→ **REQUIREMENTS**: Present the lines below as a numbered list, omitting any blank lines.

(Items listed in a dataset)
——————
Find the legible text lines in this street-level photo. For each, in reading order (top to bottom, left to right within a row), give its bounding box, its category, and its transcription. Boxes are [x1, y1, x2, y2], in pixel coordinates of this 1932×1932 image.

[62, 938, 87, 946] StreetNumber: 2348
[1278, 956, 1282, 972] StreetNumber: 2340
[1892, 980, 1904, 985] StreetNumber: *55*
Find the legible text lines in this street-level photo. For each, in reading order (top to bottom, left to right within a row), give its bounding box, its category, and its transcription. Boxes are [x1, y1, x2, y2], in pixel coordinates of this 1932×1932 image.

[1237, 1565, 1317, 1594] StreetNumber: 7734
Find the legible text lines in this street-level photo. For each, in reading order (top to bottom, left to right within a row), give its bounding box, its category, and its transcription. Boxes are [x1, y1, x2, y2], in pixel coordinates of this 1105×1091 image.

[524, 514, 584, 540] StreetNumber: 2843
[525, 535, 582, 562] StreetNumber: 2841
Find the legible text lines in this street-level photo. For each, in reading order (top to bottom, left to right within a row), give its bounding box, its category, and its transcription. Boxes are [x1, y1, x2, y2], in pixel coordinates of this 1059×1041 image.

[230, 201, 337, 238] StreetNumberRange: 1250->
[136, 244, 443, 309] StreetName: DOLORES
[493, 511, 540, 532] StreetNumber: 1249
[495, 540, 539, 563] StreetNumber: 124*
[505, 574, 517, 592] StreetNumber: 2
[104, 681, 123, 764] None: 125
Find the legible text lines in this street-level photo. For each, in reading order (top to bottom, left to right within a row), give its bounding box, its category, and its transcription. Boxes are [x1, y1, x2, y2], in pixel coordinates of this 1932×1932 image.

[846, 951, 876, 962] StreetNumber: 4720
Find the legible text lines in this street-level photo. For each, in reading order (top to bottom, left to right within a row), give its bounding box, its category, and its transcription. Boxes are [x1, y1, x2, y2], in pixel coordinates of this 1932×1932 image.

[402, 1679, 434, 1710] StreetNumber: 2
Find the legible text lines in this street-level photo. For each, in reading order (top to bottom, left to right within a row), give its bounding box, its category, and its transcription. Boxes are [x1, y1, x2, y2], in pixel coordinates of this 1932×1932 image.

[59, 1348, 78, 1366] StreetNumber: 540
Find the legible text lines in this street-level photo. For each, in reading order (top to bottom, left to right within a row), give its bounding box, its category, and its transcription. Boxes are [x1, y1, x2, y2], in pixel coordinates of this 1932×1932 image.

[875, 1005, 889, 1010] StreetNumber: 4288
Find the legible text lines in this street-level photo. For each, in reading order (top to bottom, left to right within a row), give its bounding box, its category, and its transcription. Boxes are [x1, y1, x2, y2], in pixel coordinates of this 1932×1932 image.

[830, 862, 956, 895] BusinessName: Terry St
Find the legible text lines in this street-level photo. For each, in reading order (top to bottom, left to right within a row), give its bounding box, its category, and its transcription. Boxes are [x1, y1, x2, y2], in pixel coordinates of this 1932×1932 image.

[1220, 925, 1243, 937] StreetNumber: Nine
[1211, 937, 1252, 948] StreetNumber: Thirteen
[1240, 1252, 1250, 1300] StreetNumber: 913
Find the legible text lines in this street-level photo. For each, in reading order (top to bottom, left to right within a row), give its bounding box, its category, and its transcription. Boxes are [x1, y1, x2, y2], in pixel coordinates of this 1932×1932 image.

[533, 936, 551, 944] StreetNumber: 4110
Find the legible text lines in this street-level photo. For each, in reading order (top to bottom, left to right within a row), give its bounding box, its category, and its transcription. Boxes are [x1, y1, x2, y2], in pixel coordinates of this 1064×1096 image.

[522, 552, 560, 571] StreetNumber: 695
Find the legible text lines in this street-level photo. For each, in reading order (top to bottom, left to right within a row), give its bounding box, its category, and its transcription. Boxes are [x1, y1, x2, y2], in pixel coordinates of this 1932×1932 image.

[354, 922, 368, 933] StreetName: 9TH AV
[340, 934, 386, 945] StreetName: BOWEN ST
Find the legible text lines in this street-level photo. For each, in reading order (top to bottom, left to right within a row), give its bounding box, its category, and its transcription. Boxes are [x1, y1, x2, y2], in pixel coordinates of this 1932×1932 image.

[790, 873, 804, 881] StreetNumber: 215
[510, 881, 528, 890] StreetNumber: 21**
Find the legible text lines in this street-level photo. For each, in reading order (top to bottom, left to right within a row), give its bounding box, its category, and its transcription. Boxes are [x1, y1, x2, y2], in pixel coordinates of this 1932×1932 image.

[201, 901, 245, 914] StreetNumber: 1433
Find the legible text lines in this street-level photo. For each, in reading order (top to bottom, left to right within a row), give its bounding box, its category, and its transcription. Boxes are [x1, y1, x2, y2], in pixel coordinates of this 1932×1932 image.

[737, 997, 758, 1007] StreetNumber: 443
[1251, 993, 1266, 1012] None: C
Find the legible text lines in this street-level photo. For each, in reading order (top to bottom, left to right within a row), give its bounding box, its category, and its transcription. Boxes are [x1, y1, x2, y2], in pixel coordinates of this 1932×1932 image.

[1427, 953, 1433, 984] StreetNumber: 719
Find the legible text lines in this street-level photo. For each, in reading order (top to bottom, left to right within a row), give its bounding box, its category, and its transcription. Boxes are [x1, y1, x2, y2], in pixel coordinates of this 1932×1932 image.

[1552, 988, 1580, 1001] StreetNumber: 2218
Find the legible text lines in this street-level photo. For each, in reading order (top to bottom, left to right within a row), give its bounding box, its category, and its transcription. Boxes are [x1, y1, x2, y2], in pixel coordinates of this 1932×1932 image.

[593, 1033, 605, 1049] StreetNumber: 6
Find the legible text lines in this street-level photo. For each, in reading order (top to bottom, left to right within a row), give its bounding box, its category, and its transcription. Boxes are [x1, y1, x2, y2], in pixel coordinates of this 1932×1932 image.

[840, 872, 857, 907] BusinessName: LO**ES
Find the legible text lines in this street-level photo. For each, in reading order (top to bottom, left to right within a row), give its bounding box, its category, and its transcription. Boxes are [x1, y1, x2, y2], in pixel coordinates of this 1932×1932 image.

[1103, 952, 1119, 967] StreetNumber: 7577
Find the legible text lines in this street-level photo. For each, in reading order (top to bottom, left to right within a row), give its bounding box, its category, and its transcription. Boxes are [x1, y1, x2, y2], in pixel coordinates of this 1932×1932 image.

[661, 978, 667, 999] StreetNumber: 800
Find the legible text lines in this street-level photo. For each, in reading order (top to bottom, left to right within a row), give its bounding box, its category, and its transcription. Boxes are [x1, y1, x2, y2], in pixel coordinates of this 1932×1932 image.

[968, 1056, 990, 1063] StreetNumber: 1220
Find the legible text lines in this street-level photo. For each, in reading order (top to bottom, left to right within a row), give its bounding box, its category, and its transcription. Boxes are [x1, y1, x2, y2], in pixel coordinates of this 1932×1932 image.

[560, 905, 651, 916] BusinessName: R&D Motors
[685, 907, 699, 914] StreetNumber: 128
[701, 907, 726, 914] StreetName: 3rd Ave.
——————
→ **FULL OUTPUT**:
1. Find the legible text lines in this street-level photo. For each, in reading order (top to bottom, left to right within a row), give its bounding box, its category, and its transcription. Boxes are [x1, y1, x2, y2], in pixel coordinates of this 1932×1932 image.
2. [62, 938, 87, 946] StreetNumber: 2348
3. [1278, 956, 1282, 972] StreetNumber: 2340
4. [1892, 980, 1904, 985] StreetNumber: *55*
5. Find the legible text lines in this street-level photo. For each, in reading order (top to bottom, left to right within a row), give its bounding box, its category, and its transcription. Boxes are [x1, y1, x2, y2], in pixel coordinates of this 1932×1932 image.
6. [1237, 1565, 1317, 1594] StreetNumber: 7734
7. Find the legible text lines in this street-level photo. For each, in reading order (top to bottom, left to right within a row), give its bounding box, its category, and its transcription. Boxes are [x1, y1, x2, y2], in pixel coordinates of this 1105×1091 image.
8. [524, 514, 584, 540] StreetNumber: 2843
9. [525, 535, 582, 562] StreetNumber: 2841
10. Find the legible text lines in this street-level photo. For each, in reading order (top to bottom, left to right within a row), give its bounding box, its category, and its transcription. Boxes are [x1, y1, x2, y2], in pixel coordinates of this 1059×1041 image.
11. [230, 201, 337, 238] StreetNumberRange: 1250->
12. [136, 244, 443, 309] StreetName: DOLORES
13. [493, 511, 540, 532] StreetNumber: 1249
14. [495, 540, 539, 563] StreetNumber: 124*
15. [505, 574, 517, 592] StreetNumber: 2
16. [104, 681, 123, 764] None: 125
17. Find the legible text lines in this street-level photo. For each, in reading order (top to bottom, left to right within a row), give its bounding box, its category, and its transcription. Boxes are [x1, y1, x2, y2], in pixel coordinates of this 1932×1932 image.
18. [846, 951, 876, 962] StreetNumber: 4720
19. Find the legible text lines in this street-level photo. For each, in reading order (top to bottom, left to right within a row), give its bounding box, its category, and its transcription. Boxes are [x1, y1, x2, y2], in pixel coordinates of this 1932×1932 image.
20. [402, 1679, 434, 1710] StreetNumber: 2
21. Find the legible text lines in this street-level photo. For each, in reading order (top to bottom, left to right within a row), give its bounding box, its category, and its transcription. Boxes are [x1, y1, x2, y2], in pixel coordinates of this 1932×1932 image.
22. [59, 1348, 78, 1366] StreetNumber: 540
23. Find the legible text lines in this street-level photo. For each, in reading order (top to bottom, left to right within a row), give its bounding box, its category, and its transcription. Boxes are [x1, y1, x2, y2], in pixel coordinates of this 1932×1932 image.
24. [875, 1005, 889, 1010] StreetNumber: 4288
25. Find the legible text lines in this street-level photo. For each, in reading order (top to bottom, left to right within a row), give its bounding box, its category, and its transcription. Boxes are [x1, y1, x2, y2], in pixel coordinates of this 1932×1932 image.
26. [830, 862, 956, 895] BusinessName: Terry St
27. Find the legible text lines in this street-level photo. For each, in reading order (top to bottom, left to right within a row), give its bounding box, its category, and its transcription. Boxes are [x1, y1, x2, y2], in pixel coordinates of this 1932×1932 image.
28. [1220, 925, 1243, 937] StreetNumber: Nine
29. [1211, 937, 1252, 948] StreetNumber: Thirteen
30. [1240, 1252, 1250, 1300] StreetNumber: 913
31. Find the legible text lines in this street-level photo. For each, in reading order (top to bottom, left to right within a row), give its bounding box, its category, and its transcription. Boxes are [x1, y1, x2, y2], in pixel coordinates of this 1932×1932 image.
32. [533, 936, 551, 944] StreetNumber: 4110
33. Find the legible text lines in this street-level photo. For each, in reading order (top to bottom, left to right within a row), give its bounding box, its category, and its transcription. Boxes are [x1, y1, x2, y2], in pixel coordinates of this 1064×1096 image.
34. [522, 552, 560, 571] StreetNumber: 695
35. Find the legible text lines in this street-level photo. For each, in reading order (top to bottom, left to right within a row), give its bounding box, its category, and its transcription. Boxes are [x1, y1, x2, y2], in pixel coordinates of this 1932×1932 image.
36. [354, 922, 368, 933] StreetName: 9TH AV
37. [340, 934, 386, 945] StreetName: BOWEN ST
38. Find the legible text lines in this street-level photo. For each, in reading order (top to bottom, left to right within a row), give its bounding box, its category, and its transcription. Boxes are [x1, y1, x2, y2], in pixel coordinates of this 1932×1932 image.
39. [790, 873, 804, 881] StreetNumber: 215
40. [510, 881, 528, 890] StreetNumber: 21**
41. Find the legible text lines in this street-level photo. For each, in reading order (top to bottom, left to right within a row), give its bounding box, its category, and its transcription. Boxes are [x1, y1, x2, y2], in pixel coordinates of this 1932×1932 image.
42. [201, 901, 245, 914] StreetNumber: 1433
43. Find the legible text lines in this street-level photo. For each, in reading order (top to bottom, left to right within a row), give its bounding box, its category, and its transcription. Boxes are [x1, y1, x2, y2], in pixel coordinates of this 1932×1932 image.
44. [737, 997, 758, 1007] StreetNumber: 443
45. [1251, 993, 1266, 1012] None: C
46. Find the legible text lines in this street-level photo. For each, in reading order (top to bottom, left to right within a row), give its bounding box, its category, and its transcription. Boxes are [x1, y1, x2, y2], in pixel coordinates of this 1932×1932 image.
47. [1427, 953, 1433, 984] StreetNumber: 719
48. Find the legible text lines in this street-level photo. For each, in reading order (top to bottom, left to right within a row), give its bounding box, its category, and its transcription. Boxes are [x1, y1, x2, y2], in pixel coordinates of this 1932×1932 image.
49. [1552, 988, 1580, 1001] StreetNumber: 2218
50. Find the legible text lines in this street-level photo. For each, in reading order (top to bottom, left to right within a row), give its bounding box, its category, and its transcription. Boxes are [x1, y1, x2, y2], in pixel coordinates of this 1932×1932 image.
51. [593, 1033, 605, 1049] StreetNumber: 6
52. Find the legible text lines in this street-level photo. For each, in reading order (top to bottom, left to right within a row), give its bounding box, its category, and its transcription. Boxes are [x1, y1, x2, y2], in pixel coordinates of this 1932×1932 image.
53. [840, 872, 857, 907] BusinessName: LO**ES
54. Find the legible text lines in this street-level photo. For each, in reading order (top to bottom, left to right within a row), give its bounding box, its category, and its transcription. Boxes are [x1, y1, x2, y2], in pixel coordinates of this 1932×1932 image.
55. [1103, 952, 1119, 967] StreetNumber: 7577
56. Find the legible text lines in this street-level photo. For each, in reading order (top to bottom, left to right within a row), give its bounding box, its category, and its transcription. Boxes are [x1, y1, x2, y2], in pixel coordinates of this 1932×1932 image.
57. [661, 978, 667, 999] StreetNumber: 800
58. Find the legible text lines in this street-level photo. For each, in reading order (top to bottom, left to right within a row), give its bounding box, its category, and its transcription. Boxes are [x1, y1, x2, y2], in pixel coordinates of this 1932×1932 image.
59. [968, 1056, 990, 1063] StreetNumber: 1220
60. Find the legible text lines in this street-level photo. For each, in reading order (top to bottom, left to right within a row), give its bounding box, its category, and its transcription. Boxes are [x1, y1, x2, y2], in pixel coordinates of this 1932×1932 image.
61. [560, 905, 651, 916] BusinessName: R&D Motors
62. [685, 907, 699, 914] StreetNumber: 128
63. [701, 907, 726, 914] StreetName: 3rd Ave.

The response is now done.